[Saved data entries]
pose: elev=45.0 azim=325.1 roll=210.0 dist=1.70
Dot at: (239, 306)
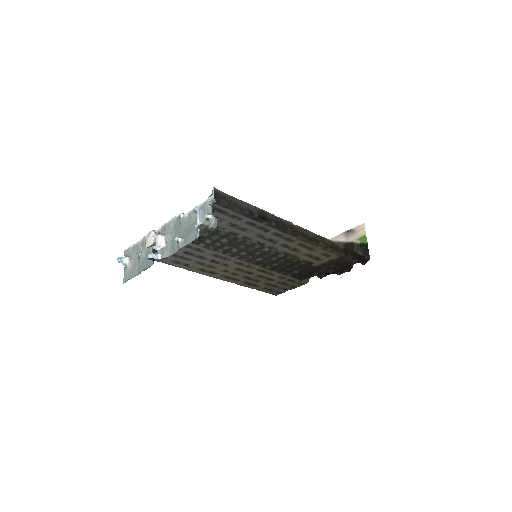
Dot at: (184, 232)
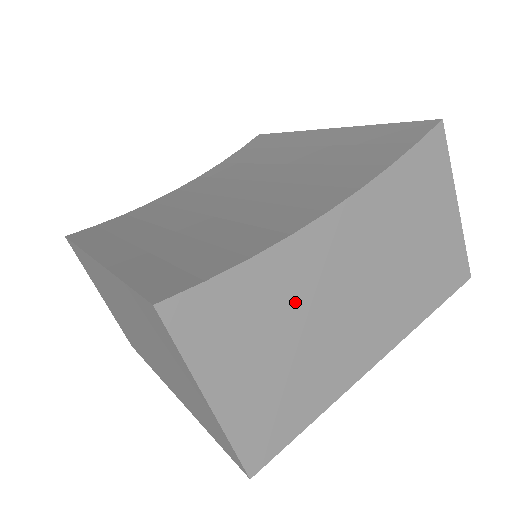
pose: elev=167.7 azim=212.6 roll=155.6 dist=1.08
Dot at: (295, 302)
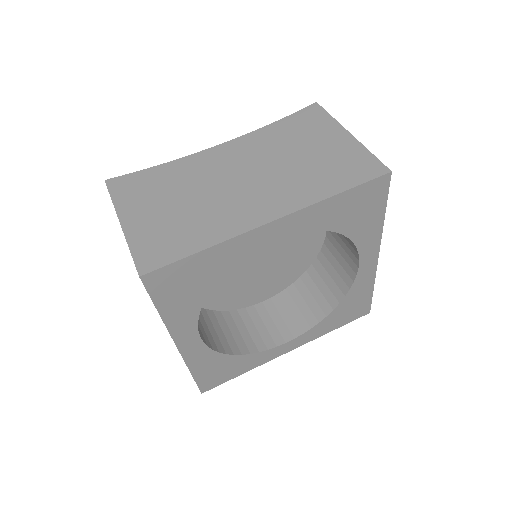
Dot at: (191, 182)
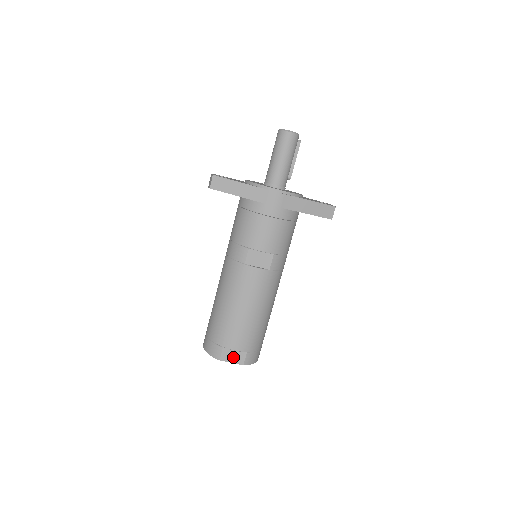
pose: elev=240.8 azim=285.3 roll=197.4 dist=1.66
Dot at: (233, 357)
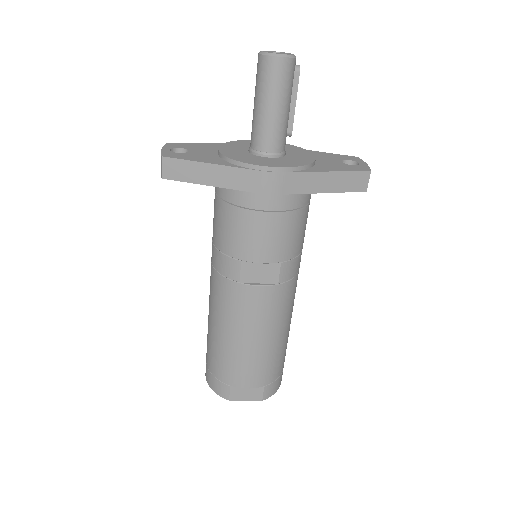
Dot at: (246, 394)
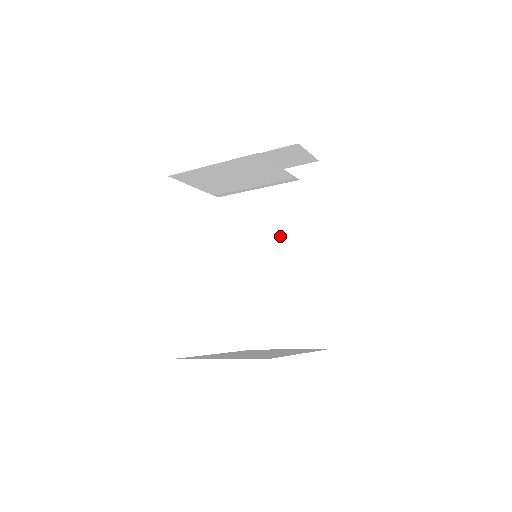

__WORK TO COMPLETE__
Please switch "pose" to "view" in the records from the line holding "pose: elev=167.7 azim=212.6" through the end of the records, inclusive, and give those lines again with nothing else changed. Leave the pictures out of your answer.

__EXERCISE RESPONSE__
view: elev=167.7 azim=212.6 roll=155.6 dist=1.08
Dot at: (295, 302)
Dot at: (191, 182)
view: elev=240.8 azim=285.3 roll=197.4 dist=1.66
Dot at: (233, 357)
Dot at: (246, 394)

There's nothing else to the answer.